Opinión

EL REY CUMPLE CON SU DEBER Y PRESIDE EL DESFILE DE LA FIESTA NACIONAL

Luis María ANSON | Miércoles 12 de octubre de 2011
Lo aprendió de su padre, el inolvidado Juan III. Por España, todo por España. Los médicos le exigieron que permaneciera inmóvil en palacio. El Rey se vistió su uniforme de gala del Ejército de Tierra, se irguió sobre su quebrantado tendón de Aquiles y presidió el desfile militar de la Fiesta Nacional. Lo hizo, al mejor estilo militar, erguido y sin muletas. Un ejemplo para todos y en especial para el Príncipe. El pueblo madrileño aplaudió de forma incansable al Monarca, símbolo de la unidad de España.

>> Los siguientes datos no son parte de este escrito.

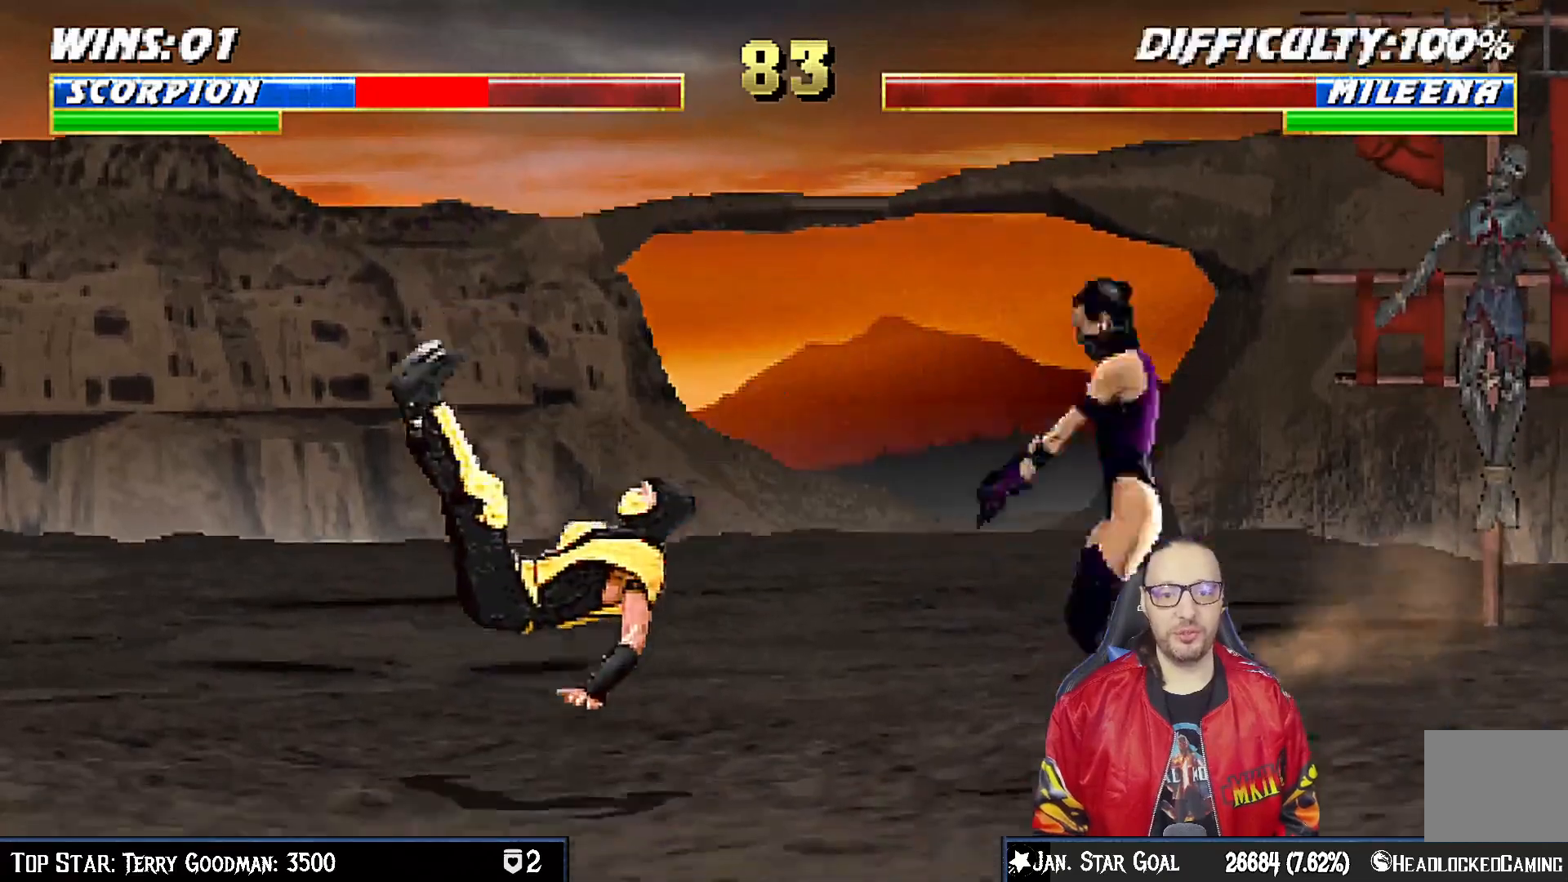
{"dt_ms": 500, "buttons": ["R1", "DPAD_DOWN", "DPAD_LEFT"], "left_stick": "center", "right_stick": "center", "events": []}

Casi cuarenta años después de que ocupara el Trono en una situación crítica, Juan Carlos I no ha olvidado que las hilanderas de la Historia no pueden tejer otros tapices en el siglo XXI que los de la voluntad popular. El Rey es Rey porque así lo ha sancionado la voluntad general libremente expresada. El servicio al pueblo exige esfuerzos tan dolorosos físicamente como el que acaba de ofrecer presidiendo el desfile militar, aunque haya otros esfuerzos menos conocidos y más difíciles. “Que el reinar es tarea –escribió Quevedo- que los cetros piden más sudor que los arados, y sudor teñido de las venas; que la Corona es el peso molesto que fatiga los hombros del alma antes que las fuerzas del cuerpo; que los palacios para el príncipe ocioso son sepulcros de una vida muerta, y para el que atiende son patíbulos de una muerte viva; lo afirman las gloriosas memorias de aquellos esclarecidos príncipes que no mancharon sus recordaciones contando entre su edad coronada alguna hora sin trabajo”.